- [Work task]:
For this exercise, write out only the lines of the entries below from the one with "Directorate of Public Grievances(DPG) and" up to and including the one with "JPA, now under", exactly as they are. Pictures stay out.

Page-level text extractions
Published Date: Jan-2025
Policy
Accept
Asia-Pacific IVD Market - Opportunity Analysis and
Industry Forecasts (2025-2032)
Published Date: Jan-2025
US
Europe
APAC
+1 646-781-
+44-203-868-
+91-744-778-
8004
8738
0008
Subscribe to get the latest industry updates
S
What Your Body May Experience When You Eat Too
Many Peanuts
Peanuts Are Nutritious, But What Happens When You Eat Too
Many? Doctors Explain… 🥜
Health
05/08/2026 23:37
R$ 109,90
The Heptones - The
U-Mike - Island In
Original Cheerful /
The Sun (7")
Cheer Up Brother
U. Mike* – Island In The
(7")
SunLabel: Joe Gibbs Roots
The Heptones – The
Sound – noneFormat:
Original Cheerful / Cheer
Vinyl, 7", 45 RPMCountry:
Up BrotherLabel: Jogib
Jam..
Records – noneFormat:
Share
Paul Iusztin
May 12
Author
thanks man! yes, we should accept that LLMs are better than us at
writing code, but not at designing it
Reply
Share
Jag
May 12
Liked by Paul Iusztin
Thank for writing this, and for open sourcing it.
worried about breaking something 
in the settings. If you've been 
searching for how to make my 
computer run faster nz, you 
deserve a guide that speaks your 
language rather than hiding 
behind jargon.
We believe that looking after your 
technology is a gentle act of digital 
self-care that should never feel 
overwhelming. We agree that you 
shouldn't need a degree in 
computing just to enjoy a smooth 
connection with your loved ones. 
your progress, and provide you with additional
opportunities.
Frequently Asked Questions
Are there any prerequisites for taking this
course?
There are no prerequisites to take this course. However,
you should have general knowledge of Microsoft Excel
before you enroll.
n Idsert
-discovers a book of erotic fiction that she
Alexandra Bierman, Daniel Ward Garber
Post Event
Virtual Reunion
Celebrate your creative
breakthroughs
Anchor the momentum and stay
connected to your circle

* * *

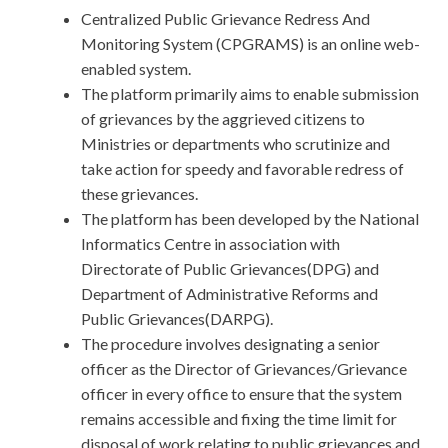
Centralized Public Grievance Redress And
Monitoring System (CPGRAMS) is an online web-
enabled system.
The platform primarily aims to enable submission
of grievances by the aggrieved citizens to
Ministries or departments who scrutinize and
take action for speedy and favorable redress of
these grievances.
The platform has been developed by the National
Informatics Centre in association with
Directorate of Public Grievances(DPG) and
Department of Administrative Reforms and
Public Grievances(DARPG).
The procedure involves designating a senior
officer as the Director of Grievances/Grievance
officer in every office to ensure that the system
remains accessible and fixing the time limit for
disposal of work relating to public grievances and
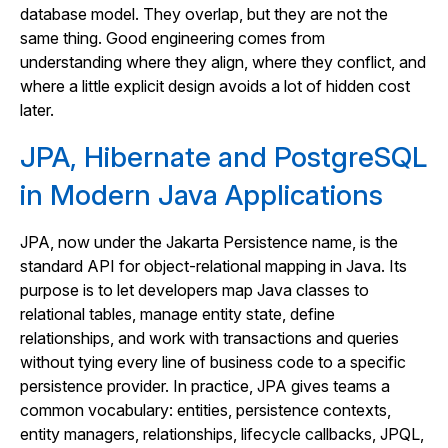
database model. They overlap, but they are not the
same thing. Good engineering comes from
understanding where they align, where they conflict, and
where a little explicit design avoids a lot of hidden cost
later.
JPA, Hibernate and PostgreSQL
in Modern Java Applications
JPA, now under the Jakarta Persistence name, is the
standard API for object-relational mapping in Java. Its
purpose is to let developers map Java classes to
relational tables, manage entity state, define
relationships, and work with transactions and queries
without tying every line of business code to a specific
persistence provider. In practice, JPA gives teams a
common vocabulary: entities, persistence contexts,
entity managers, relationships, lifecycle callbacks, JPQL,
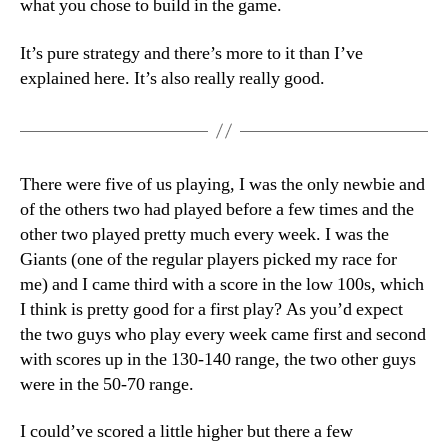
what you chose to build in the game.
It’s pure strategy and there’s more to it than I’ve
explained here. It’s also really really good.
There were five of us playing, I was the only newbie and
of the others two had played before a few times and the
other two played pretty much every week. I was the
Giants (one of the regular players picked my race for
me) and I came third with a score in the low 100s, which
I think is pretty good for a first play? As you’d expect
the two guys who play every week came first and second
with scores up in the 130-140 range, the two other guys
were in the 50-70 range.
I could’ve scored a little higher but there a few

- [Response to this exercise]:
Directorate of Public Grievances(DPG) and
Department of Administrative Reforms and
Public Grievances(DARPG).
The procedure involves designating a senior
officer as the Director of Grievances/Grievance
officer in every office to ensure that the system
remains accessible and fixing the time limit for
disposal of work relating to public grievances and
database model. They overlap, but they are not the
same thing. Good engineering comes from
understanding where they align, where they conflict, and
where a little explicit design avoids a lot of hidden cost
later.
JPA, Hibernate and PostgreSQL
in Modern Java Applications
JPA, now under the Jakarta Persistence name, is the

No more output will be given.